Excerpted text ->
.....

I was unaware it had ever been a serious crime to be a New Black Panther member. Other than the sick, you have yet to establish that any crime had occurred.

If only one person is at a polling station we are now going to simply ignore it? Especially if they aren't brandishing any obvious weapons. The taunts, menacing appearance and such are perfectly ok? At least as long as you're democrat? :rolleyes:
What taunts? What menacing appearance (unless you count dressing in all black and/or combat fatigues menacing, in which case we have a bunch of angst teenagers to jail)?
 
It doesn't mean it did happen, either. If that is the best they had, I'm starting to understand why the case was dropped for lack of evidence.
I do find this concerning:
To support its evidence, the government had secured an affidavit from Bartle Bull, a longtime civil rights activist and former aide to Sen. Robert F. Kennedy's 1968 presidential campaign. Mr. Bull said in a sworn statement dated April 7 that he was serving in November as a credentialed poll watcher in Philadelphia when he saw the three uniformed Panthers confront and intimidate voters with a nightstick.

Inexplicably, the government did not enter the affidavit in the court case, according to the files.
http://www.washingtontimes.com/news/2009/may/29/career-lawyers-overruled-on-voting-case/print/
It seems he was an eye witness.
Why was the affidavit not entered? What does that exactly mean?
 
For King, who held a weapon, this is a legitimate complaint and one I would like to know more about.

By the way, joobz, in terms of the *punishment* that was given Shabazz, it's already illegal to display a weapon at a polling place. So what punishment was he actually given?

.....

Page images and extracted text ->
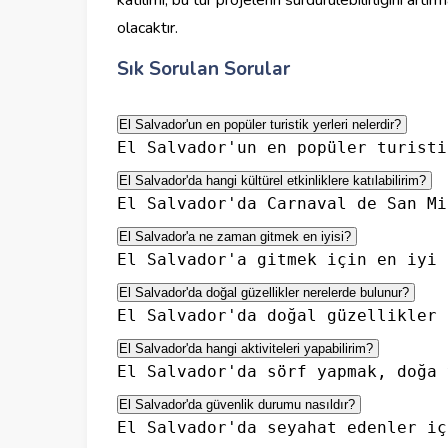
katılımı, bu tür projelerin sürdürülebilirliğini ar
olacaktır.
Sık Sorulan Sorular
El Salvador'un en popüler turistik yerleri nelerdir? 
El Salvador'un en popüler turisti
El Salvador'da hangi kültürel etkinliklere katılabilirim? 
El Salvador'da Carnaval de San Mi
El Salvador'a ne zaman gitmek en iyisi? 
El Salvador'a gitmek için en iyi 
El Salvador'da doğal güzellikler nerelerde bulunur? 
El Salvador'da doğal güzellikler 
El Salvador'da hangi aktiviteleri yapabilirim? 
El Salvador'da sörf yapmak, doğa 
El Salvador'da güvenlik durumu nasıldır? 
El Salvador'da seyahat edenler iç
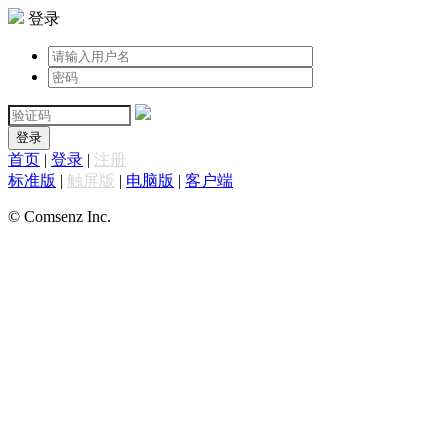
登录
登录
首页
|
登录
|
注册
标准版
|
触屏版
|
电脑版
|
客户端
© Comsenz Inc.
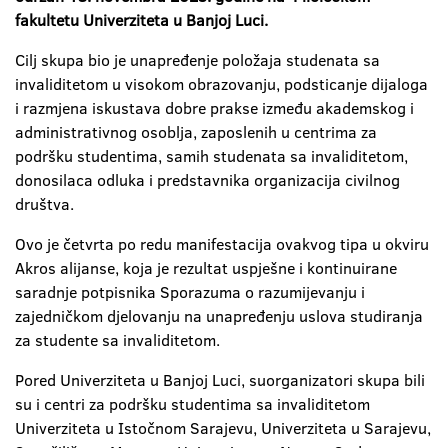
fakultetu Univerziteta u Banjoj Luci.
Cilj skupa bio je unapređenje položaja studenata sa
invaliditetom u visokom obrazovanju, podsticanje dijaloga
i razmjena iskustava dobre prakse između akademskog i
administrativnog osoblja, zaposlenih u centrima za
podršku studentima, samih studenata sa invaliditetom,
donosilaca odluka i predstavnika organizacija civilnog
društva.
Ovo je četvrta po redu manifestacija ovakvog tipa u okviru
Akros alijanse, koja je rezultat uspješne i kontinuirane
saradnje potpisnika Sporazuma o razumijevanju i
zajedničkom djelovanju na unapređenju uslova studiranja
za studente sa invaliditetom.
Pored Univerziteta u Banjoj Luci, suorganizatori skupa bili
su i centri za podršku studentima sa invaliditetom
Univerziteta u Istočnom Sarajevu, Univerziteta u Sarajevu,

.....

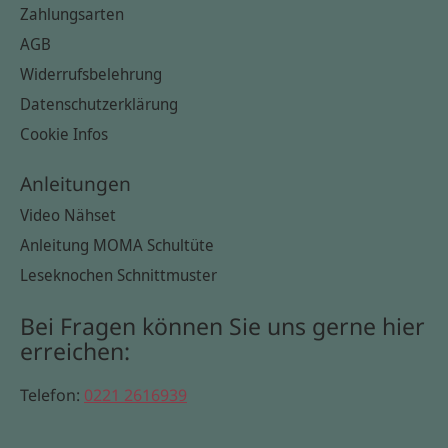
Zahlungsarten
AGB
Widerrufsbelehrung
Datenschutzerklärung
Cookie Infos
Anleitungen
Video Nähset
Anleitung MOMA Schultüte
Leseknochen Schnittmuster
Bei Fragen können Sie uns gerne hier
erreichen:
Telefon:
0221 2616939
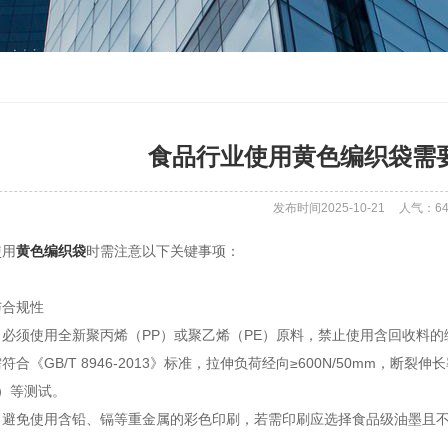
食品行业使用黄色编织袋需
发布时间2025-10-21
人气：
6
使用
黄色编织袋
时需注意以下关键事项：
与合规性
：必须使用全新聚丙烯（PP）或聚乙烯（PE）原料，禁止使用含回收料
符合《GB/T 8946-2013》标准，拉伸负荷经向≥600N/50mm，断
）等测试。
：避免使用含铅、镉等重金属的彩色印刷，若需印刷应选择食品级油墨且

.....

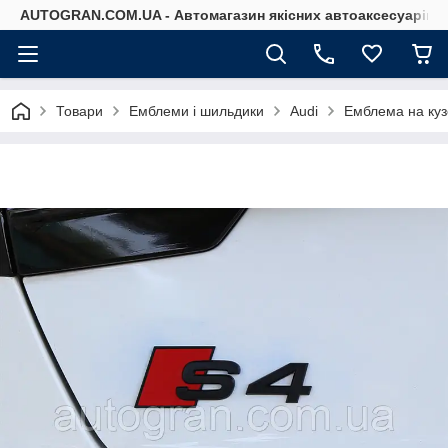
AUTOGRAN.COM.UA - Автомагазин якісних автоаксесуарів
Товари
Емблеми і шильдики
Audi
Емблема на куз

.....

Exercise 1 ->
Answer these questions about the forum excerpt:
(a) Who gave the affidavit that the government had secured?
(b) In which city was that person serving as a poll watcher?
(c) According to the last paragraph, what is already illegal to do at a polling place?
Exercise 2 ->
Reproduce the part of the records that begins with the line containing "Zahlungsarten" and ends with the line containing "0221 2616939", including both of those lines.

Final answer 1 ->
(a) Bartle Bull
(b) Philadelphia
(c) Display a weapon

Final answer 2 ->
Zahlungsarten
AGB
Widerrufsbelehrung
Datenschutzerklärung
Cookie Infos
Anleitungen
Video Nähset
Anleitung MOMA Schultüte
Leseknochen Schnittmuster
Bei Fragen können Sie uns gerne hier
erreichen:
Telefon:
0221 2616939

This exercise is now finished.